▶ [Task to complete] The copy you produce must hold every record exactly, and none of the images.
===== Entries provided
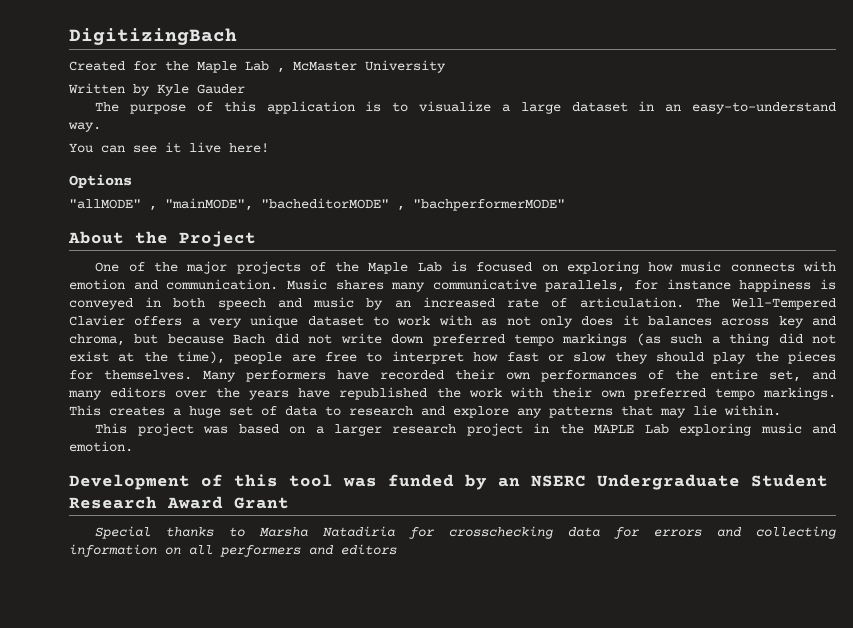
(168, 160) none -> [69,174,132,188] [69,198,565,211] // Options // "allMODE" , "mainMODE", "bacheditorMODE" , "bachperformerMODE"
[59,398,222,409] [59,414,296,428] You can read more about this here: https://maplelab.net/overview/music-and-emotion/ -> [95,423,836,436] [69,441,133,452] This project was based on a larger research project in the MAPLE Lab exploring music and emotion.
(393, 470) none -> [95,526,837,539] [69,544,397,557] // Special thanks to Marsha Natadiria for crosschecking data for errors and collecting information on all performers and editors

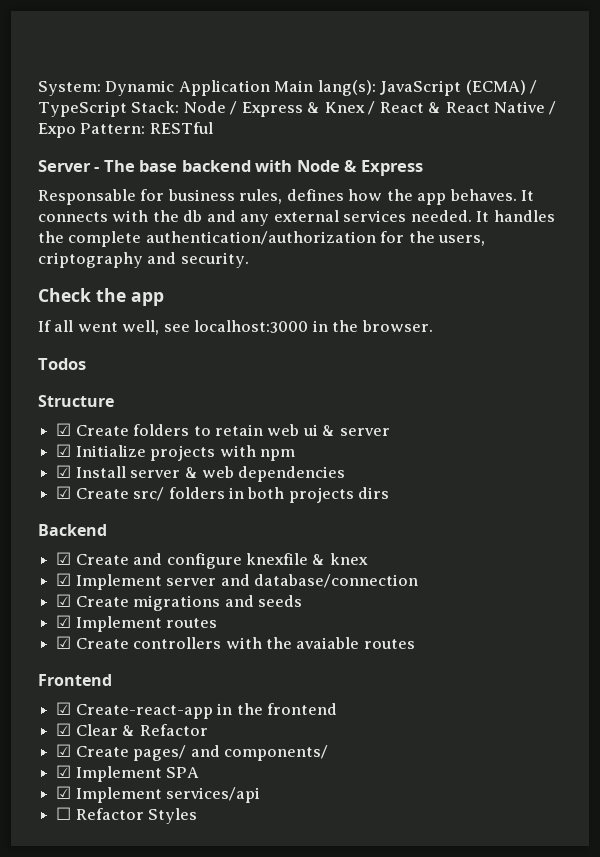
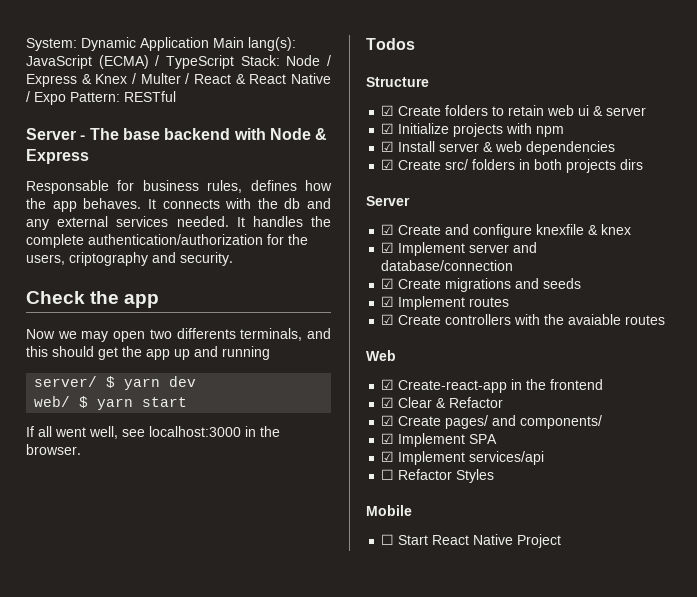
(376, 108) none -> [140,73,190,84] Multer /
(164, 299) none -> [26,328,331,342] [26,346,270,360] [34,376,197,390] [34,396,188,410] // Now we may open two differents terminals, and this should get the app up and running // server/ $ yarn dev // web/ $ yarn start
[38,524,107,536] Backend -> [366,196,410,206] Server
[38,674,112,686] Frontend -> [366,350,396,361] Web
(198, 816) none -> [366,505,412,516] [381,534,562,548] // Mobile // ☐ Start React Native Project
==========
▶ [Final answer]
(168, 160) none -> [69,174,132,188] [69,198,565,211] // Options // "allMODE" , "mainMODE", "bacheditorMODE" , "bachperformerMODE"
[59,398,222,409] [59,414,296,428] You can read more about this here: https://maplelab.net/overview/music-and-emotion/ -> [95,423,836,436] [69,441,133,452] This project was based on a larger research project in the MAPLE Lab exploring music and emotion.
(393, 470) none -> [95,526,837,539] [69,544,397,557] // Special thanks to Marsha Natadiria for crosschecking data for errors and collecting information on all performers and editors

(376, 108) none -> [140,73,190,84] Multer /
(164, 299) none -> [26,328,331,342] [26,346,270,360] [34,376,197,390] [34,396,188,410] // Now we may open two differents terminals, and this should get the app up and running // server/ $ yarn dev // web/ $ yarn start
[38,524,107,536] Backend -> [366,196,410,206] Server
[38,674,112,686] Frontend -> [366,350,396,361] Web
(198, 816) none -> [366,505,412,516] [381,534,562,548] // Mobile // ☐ Start React Native Project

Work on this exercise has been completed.